Dose-Dependent Differential Effects of In Vivo Exposure of Cadmium on Myometrial Activity in Rats: Involvement of VDCC and Ca(2+)-Mimicking Pathways.

Present study was undertaken to study the effect of 28-days exposure of female adult rats to cadmium (Cd) in drinking water @ 3, 10 and 30 parts per million (ppm) on myometrial responsiveness to different spasmogens and unravel the possible mechanism of alterations in myometrial activity. Cadmium and Ca(2+) levels in blood and uterus were measured by atomic absorption spectroscopy while isometric tension in myometrial strips was measured using data acquisition system-based physiograph. Dose-dependent increase in levels of cadmium was observed in both blood and uterus while calcium was increased only in the uterus as compared to those in control. Significant increase in absolute tension and mean integral tension along with non-significant increase in frequency of myometrial contraction was observed in rats of Cd-treated groups. As compared to the control, cadmium decreased and increased the effects of calcium chloride, 80 mM KCl, histamine (0.1 μM) and oxytocin (10(-2) IU/ml) in lower-dose (3 ppm) and higher-dose groups (10 and 30 ppm), respectively.
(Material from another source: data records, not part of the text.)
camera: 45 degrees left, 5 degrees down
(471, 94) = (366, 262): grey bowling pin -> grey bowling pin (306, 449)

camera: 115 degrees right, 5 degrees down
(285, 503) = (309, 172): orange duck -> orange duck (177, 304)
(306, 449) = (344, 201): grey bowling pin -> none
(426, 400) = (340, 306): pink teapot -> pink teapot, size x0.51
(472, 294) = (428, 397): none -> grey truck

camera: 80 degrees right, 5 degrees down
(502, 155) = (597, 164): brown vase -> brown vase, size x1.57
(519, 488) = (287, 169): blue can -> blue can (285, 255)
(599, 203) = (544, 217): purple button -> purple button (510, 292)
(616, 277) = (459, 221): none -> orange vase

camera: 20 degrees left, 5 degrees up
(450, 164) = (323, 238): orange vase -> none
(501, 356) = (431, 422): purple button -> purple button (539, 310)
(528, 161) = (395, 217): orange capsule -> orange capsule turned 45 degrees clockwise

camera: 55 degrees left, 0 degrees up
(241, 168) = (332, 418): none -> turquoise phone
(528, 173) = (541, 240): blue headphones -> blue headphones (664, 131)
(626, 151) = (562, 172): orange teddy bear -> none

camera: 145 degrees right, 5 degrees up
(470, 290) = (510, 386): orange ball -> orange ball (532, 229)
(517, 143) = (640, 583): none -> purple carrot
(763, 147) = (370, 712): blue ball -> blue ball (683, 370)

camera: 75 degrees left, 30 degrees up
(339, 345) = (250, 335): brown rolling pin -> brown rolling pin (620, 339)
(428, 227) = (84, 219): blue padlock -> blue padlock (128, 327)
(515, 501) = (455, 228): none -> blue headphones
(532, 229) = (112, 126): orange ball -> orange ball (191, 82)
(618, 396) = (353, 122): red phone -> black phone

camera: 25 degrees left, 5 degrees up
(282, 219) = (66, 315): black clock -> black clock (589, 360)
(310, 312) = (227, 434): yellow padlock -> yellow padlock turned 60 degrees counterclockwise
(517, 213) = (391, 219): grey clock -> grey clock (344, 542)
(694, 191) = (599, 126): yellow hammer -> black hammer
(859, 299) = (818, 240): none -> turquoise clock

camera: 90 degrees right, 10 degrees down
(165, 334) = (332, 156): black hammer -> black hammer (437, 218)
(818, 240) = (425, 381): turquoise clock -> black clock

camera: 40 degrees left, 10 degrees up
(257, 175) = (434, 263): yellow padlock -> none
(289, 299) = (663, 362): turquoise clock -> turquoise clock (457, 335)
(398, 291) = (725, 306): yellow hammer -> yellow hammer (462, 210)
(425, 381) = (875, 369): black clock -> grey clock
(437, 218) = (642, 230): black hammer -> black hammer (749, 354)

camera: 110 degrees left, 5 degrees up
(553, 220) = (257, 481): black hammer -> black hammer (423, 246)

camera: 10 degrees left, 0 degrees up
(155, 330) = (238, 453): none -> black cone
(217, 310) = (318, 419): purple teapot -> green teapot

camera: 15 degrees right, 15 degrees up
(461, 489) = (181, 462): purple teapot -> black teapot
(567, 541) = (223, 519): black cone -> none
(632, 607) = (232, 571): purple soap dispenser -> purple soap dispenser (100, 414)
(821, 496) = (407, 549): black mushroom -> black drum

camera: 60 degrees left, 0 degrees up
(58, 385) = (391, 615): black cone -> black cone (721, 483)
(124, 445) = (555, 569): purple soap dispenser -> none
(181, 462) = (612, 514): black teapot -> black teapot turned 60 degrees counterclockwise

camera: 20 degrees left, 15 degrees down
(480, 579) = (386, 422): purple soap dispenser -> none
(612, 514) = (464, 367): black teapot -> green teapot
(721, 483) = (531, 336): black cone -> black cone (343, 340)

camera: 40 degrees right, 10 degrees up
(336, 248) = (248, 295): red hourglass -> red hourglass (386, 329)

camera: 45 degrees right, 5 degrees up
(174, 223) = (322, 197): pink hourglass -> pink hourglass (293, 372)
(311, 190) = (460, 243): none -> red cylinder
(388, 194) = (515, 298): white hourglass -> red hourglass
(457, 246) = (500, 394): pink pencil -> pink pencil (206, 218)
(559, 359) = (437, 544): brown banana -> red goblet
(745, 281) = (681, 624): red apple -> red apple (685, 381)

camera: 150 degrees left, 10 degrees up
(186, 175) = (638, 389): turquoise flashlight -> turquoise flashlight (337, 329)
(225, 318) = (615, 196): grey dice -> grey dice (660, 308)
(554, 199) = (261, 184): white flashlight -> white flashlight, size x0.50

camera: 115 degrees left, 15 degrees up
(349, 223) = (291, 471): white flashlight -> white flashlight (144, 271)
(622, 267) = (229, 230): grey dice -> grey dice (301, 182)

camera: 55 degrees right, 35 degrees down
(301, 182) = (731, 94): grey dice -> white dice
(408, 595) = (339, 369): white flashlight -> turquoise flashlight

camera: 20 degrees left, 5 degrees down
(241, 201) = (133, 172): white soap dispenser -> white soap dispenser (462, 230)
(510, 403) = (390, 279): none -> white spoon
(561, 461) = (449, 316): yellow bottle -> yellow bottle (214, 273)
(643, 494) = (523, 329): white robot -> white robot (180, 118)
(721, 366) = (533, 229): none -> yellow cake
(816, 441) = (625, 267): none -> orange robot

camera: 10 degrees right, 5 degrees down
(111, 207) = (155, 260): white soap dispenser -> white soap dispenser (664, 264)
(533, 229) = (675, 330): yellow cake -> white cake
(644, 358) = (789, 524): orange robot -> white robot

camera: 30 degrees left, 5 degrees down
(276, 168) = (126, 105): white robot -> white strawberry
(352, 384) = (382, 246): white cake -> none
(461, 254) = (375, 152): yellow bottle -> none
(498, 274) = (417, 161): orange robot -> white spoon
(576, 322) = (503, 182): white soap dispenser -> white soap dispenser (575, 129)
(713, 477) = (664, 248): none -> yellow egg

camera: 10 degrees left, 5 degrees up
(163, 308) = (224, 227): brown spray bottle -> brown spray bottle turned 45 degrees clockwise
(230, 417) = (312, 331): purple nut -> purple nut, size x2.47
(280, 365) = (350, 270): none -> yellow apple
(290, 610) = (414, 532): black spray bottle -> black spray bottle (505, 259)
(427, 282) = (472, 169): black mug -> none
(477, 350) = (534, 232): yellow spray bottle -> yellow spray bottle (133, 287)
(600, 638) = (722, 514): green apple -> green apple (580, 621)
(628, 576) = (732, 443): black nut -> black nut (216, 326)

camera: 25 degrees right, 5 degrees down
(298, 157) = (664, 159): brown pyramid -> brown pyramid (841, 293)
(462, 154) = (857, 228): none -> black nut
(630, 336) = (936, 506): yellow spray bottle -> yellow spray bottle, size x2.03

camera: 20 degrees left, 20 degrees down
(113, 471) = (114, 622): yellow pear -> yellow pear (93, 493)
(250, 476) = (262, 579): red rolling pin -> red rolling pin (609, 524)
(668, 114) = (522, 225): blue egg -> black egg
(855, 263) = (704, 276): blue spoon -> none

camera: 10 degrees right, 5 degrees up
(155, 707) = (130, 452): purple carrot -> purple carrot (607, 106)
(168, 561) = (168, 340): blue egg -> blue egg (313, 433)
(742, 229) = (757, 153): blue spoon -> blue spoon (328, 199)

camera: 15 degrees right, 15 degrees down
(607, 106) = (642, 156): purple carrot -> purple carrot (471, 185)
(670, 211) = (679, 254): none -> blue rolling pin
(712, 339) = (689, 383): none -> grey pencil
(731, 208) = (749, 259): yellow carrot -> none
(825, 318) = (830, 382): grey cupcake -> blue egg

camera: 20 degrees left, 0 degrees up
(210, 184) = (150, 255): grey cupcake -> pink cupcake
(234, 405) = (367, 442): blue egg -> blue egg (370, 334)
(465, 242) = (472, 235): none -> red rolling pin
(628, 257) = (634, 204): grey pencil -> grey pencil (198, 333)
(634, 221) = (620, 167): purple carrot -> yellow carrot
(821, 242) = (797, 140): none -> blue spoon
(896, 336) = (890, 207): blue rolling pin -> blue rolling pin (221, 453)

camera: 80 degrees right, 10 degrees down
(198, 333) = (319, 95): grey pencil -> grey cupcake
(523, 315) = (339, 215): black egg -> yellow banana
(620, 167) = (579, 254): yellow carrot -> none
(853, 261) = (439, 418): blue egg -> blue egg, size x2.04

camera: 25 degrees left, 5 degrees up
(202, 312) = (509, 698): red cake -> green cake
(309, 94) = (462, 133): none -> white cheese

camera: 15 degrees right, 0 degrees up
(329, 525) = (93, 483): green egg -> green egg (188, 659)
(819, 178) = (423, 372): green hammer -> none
Cadmium potentiated and inhibited the relaxant response to phenylephrine in myometrium of rats at lower-dose (3 ppm) and highest-dose (30 ppm) Cd-treated groups, respectively. Results of our study revealed that Cd accumulates in the myometrium of rats and alters its responsiveness to oxytocin, histamine, 80 mM KCl, calcium chloride and phenylephrine, and these effects are differentially mediated depending on levels of exposure possibly through voltage-dependent calcium channel (VDCC) and Ca(2+)-mimicking pathways.